Settimane infuocate dentro al PDL, con l’accendersi delle polemiche tra le varie anime del partito, frutto non solo di divisioni di tipo programmatico, quanto e soprattutto personalistiche. E a dare fuoco alle polveri contro la manovra finanziaria appena approvata dal Senato è stato il sindaco di Roma, Gianni Alemanno, il quale ha vivacemente protestato contro i tagli agli enti locali, considerati eccessivi e ingiusti, così come ha fatto, d’altra parte, anche il governatore lombardo Roberto Formigoni. Ma c’è una differenza tra un Formigoni e un Alemanno. Il primo ha sempre fatto i conti con ciò che ha trovato in cassa, anzi, le risorse che la Lombardia ogni anno ottiene dallo stato centrale sono di gran lunga inferiore al gettito fiscale che i cittadini lumbard versano a Roma.
Alemanno, invece, dimentica di essere stato graziato, insieme alla città di Catania, esattamente tre estati fa, con i soldi di tutti i cittadini italiani, alla faccia sia dell’equità che dell’efficienza amministrativa.

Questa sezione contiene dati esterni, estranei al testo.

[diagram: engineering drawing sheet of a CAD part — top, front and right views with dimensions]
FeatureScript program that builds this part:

Era il luglio del 2008, Berlusconi era tornato al governo da un paio di mesi. Alemanno aveva vinto straordinariamente a sorpresa le elezioni a sindaco di Roma, contro l’allora candidato del PD e dell’intero centrosinistra, Francesco Rutelli. Appena eletto, si trovò una voragine nei conti pubblici, ereditata da decenni di amministrazioni di sinistra, con Rutelli prima e Veltroni dopo. Alemanno, forte della vittoria trionfale e del tutto inattesa, battè cassa e Re Silvio dovette elargire qualcosa come 560 milioni di euro. L’opposizione della Lega fu inesistente e si limitò a un comunicato formale di condanna. La stessa regalìa attese Catania, che dopo sette anni di amministrazione Scapagnini, di centrodestra, era ed è ancora sull’orlo della bancarotta. Anche per la città etnea si trovò il modo di sganciare 140 milioni di euro, che evitarono il tracollo finanziario.

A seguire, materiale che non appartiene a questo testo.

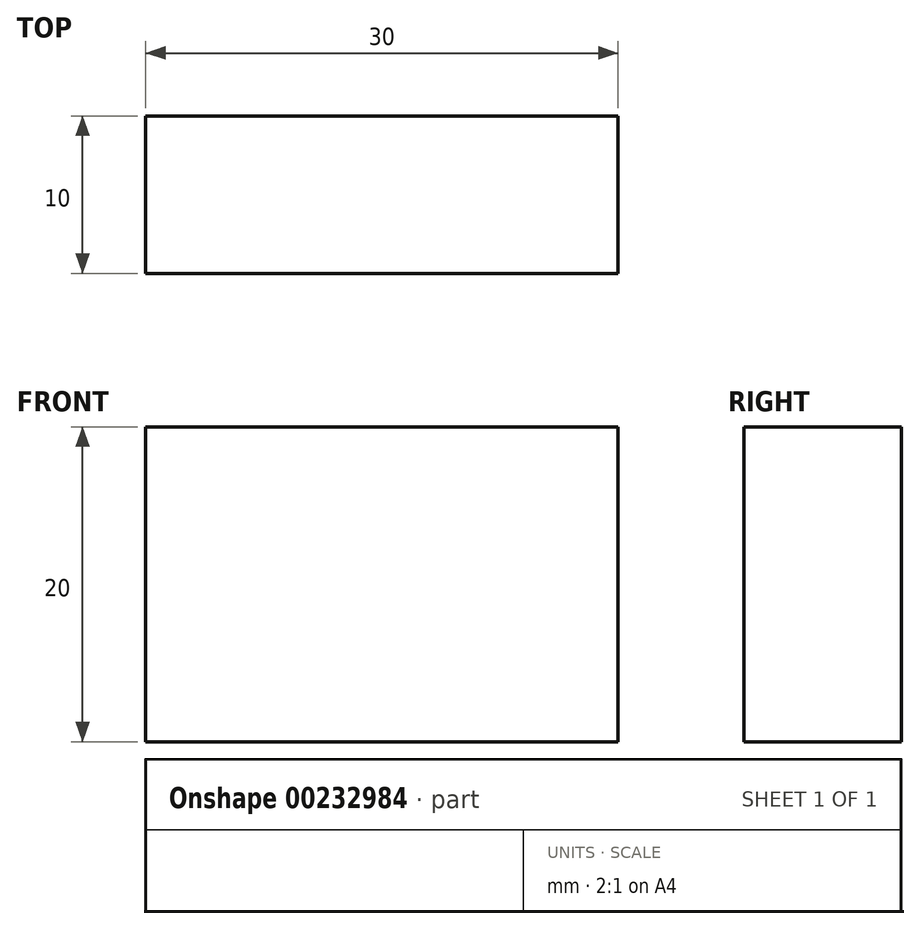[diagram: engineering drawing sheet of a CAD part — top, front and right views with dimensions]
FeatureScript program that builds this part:
annotation { "Feature Type Name" : "Feature", "Feature Type Description" : "" }
export const myFeature = defineFeature(function(context is Context, id is Id, definition is map)
    precondition{}
    {
        {
            var Q0;
            Q0=qCreatedBy(makeId("Front.planeOp"),FACE);
            var sketch = newSketch(context, id + "F0", { "sketchPlane" : qUnion([Q0])});
            skLineSegment(sketch, "E0.bottom", {"start": v(0, 0) * mm, "end": v(30, 0) * mm});
            skLineSegment(sketch, "E0.top", {"start": v(0, 20) * mm, "end": v(30, 20) * mm});
            skLineSegment(sketch, "E0.left", {"start": v(0, 0) * mm, "end": v(0, 20) * mm});
            skLineSegment(sketch, "E0.right", {"start": v(30, 0) * mm, "end": v(30, 20) * mm});
            skSolve(sketch);
        }
        {
            var Q0;
            Q0 = qSketchRegion(id + "F0", true);
            extrude(context, id + "F1", {"entities" : qUnion([Q0]), "depth" : 10 * mm});
        }
    });
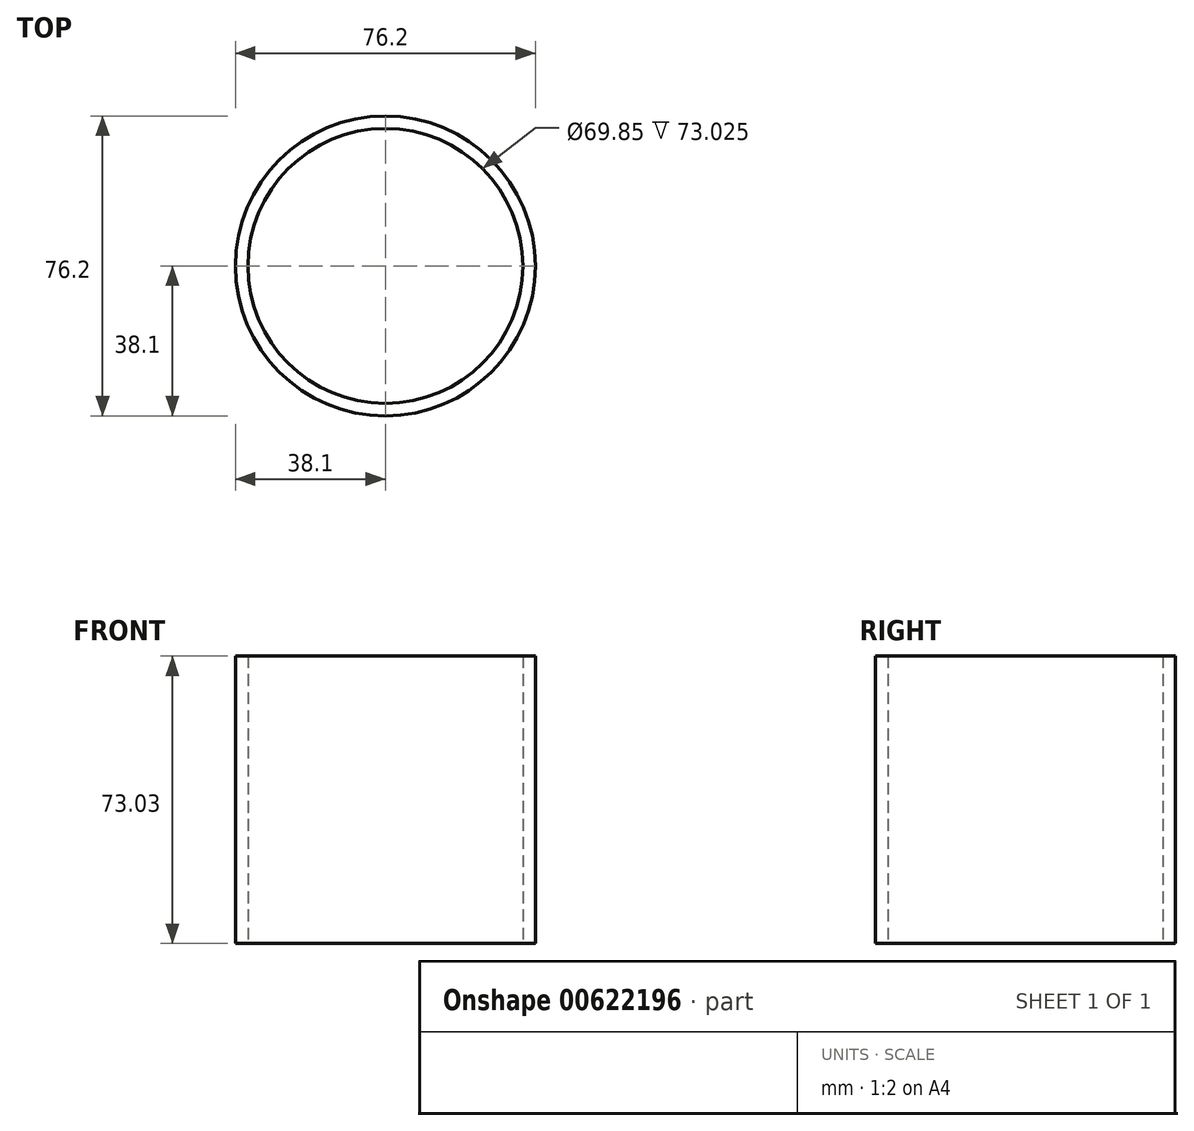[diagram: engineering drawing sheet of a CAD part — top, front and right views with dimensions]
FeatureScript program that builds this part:
annotation { "Feature Type Name" : "Feature", "Feature Type Description" : "" }
export const myFeature = defineFeature(function(context is Context, id is Id, definition is map)
    precondition{}
    {
        {
            var Q0;
            Q0=qCreatedBy(makeId("Top.planeOp"),FACE);
            var sketch = newSketch(context, id + "F0", { "sketchPlane" : qUnion([Q0])});
            skCircle(sketch, "E0", {"center": v(0, 0) * mm, "radius": 38.1 * mm});
            skCircle(sketch, "E1", {"center": v(0, 0) * mm, "radius": 34.93 * mm});
            skSolve(sketch);
        }
        {
            var Q0;
            Q0 = qSketchRegion(id + "F0", true);
            extrude(context, id + "F1", {"entities" : qUnion([Q0]), "depth" : 73.02 * mm, "offsetDistance" : 25.4 * mm});
        }
    });
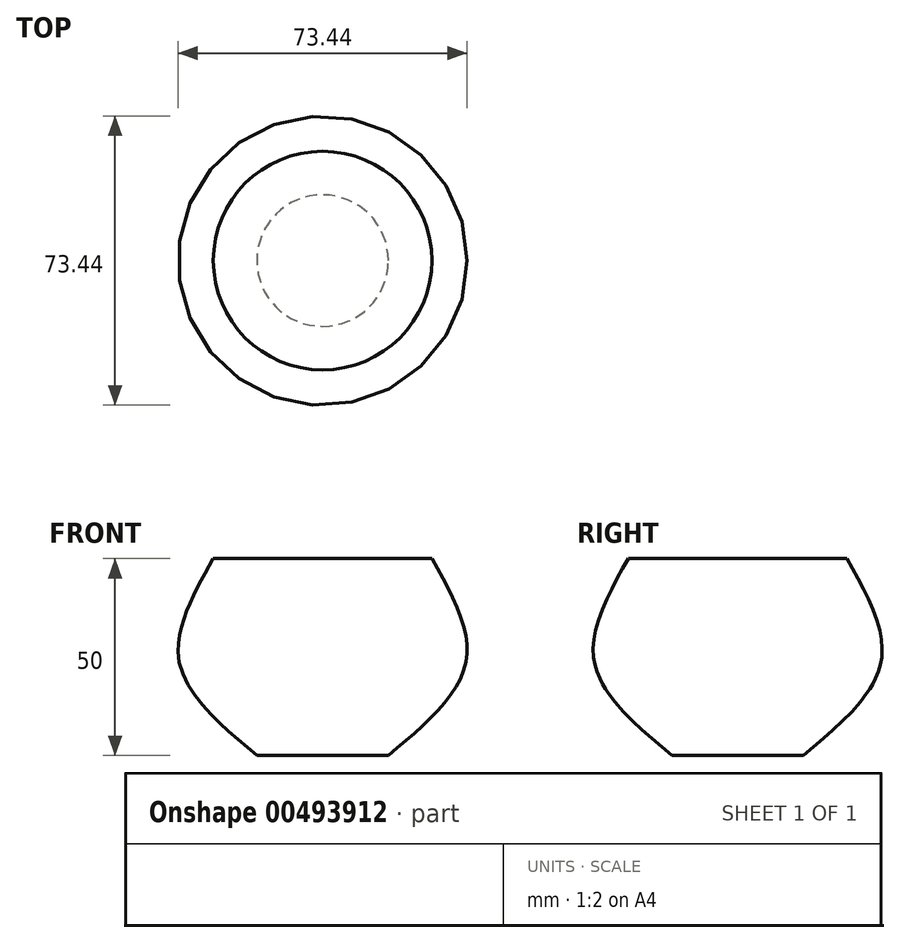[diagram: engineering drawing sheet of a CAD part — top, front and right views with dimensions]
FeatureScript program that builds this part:
annotation { "Feature Type Name" : "Feature", "Feature Type Description" : "" }
export const myFeature = defineFeature(function(context is Context, id is Id, definition is map)
    precondition{}
    {
        {
            var Q0;
            Q0=qCreatedBy(makeId("Top.planeOp"),FACE);
            cPlane(context, id + "F0", {"entities" : qUnion([Q0]), "cplaneType" : CPlaneType.OFFSET, "offset" : 25 * mm, "width" : 150 * mm, "height" : 150 * mm});
        }
        {
            var Q0;
            Q0=qCreatedBy(id+"F0.planeOp",FACE);
            cPlane(context, id + "F1", {"entities" : qUnion([Q0]), "cplaneType" : CPlaneType.OFFSET, "offset" : 25 * mm, "width" : 150 * mm, "height" : 150 * mm});
        }
        {
            var Q0;
            Q0=qCreatedBy(makeId("Top.planeOp"),FACE);
            var sketch = newSketch(context, id + "F2", { "sketchPlane" : qUnion([Q0])});
            skCircle(sketch, "E0", {"center": v(0, 0) * mm, "radius": 16.7 * mm});
            skSolve(sketch);
        }
        {
            var Q0;
            Q0=qCreatedBy(id+"F0.planeOp",FACE);
            var sketch = newSketch(context, id + "F3", { "sketchPlane" : qUnion([Q0])});
            skCircle(sketch, "E1", {"center": v(0, 0) * mm, "radius": 36.61 * mm});
            skSolve(sketch);
        }
        {
            var Q0;
            Q0=qCreatedBy(id+"F1.planeOp",FACE);
            var sketch = newSketch(context, id + "F4", { "sketchPlane" : qUnion([Q0])});
            skCircle(sketch, "E2", {"center": v(0, 0) * mm, "radius": 27.77 * mm});
            skSolve(sketch);
        }
        {
            var Q0;
            Q0=makeQuery(id+"F4.imprint","IMPRINT",FACE,{"disambiguationData":[TD([[makeQuery(id+"F4.imprint","IMPRINT",EDGE,{"derivedFrom":sQuery(id+"F4.wireOp",EDGE,"E2")}),1.0]])]});
            var Q1;
            Q1=makeQuery(id+"F3.imprint","IMPRINT",FACE,{"disambiguationData":[TD([[makeQuery(id+"F3.imprint","IMPRINT",EDGE,{"derivedFrom":sQuery(id+"F3.wireOp",EDGE,"E1")}),1.0]])]});
            var Q2;
            Q2=makeQuery(id+"F2.imprint","IMPRINT",FACE,{"disambiguationData":[TD([[makeQuery(id+"F2.imprint","IMPRINT",EDGE,{"derivedFrom":sQuery(id+"F2.wireOp",EDGE,"E0")}),1.0]])]});
            loft(context, id + "F5", {"sheetProfilesArray" : [{ "sheetProfileEntities" : qUnion([Q0]) }, { "sheetProfileEntities" : qUnion([Q1]) }, { "sheetProfileEntities" : qUnion([Q2]) }]});
        }
    });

Dunque, torniamo ai tagli. E’ senz’altro vero che tagliare indiscriminatamente a Comuni e Regioni, senza distinguere tra realtà virtuose e meno virtuose è sbagliato. Ma in una fase di emergenza, tutti siamo chiamati a fare sacrifici e tutti gli enti locali devono trovare il modo di stringere la cinghia. Ora, nel caso di Roma, non siamo di fronte a un ente virtuoso e Alemanno non ha responsabilità, se non per le gestioni degli ultimi tre esercizi. Il buco non lo ha creato lui, ma possiamo affermare senza essere smentiti che i 560 milioni che il governo gli ha gentilmente concesso lo hanno di molto facilitato nell’amministrazione di una città, che altrimenti avrebbe dovuto forse portare i libri in tribunale. Non lo scordi Alemanno, protesti anche per il fatto che a pagare i buchi dei comuni spreconi ci debbano pensare le tasche di tutti gli italiani.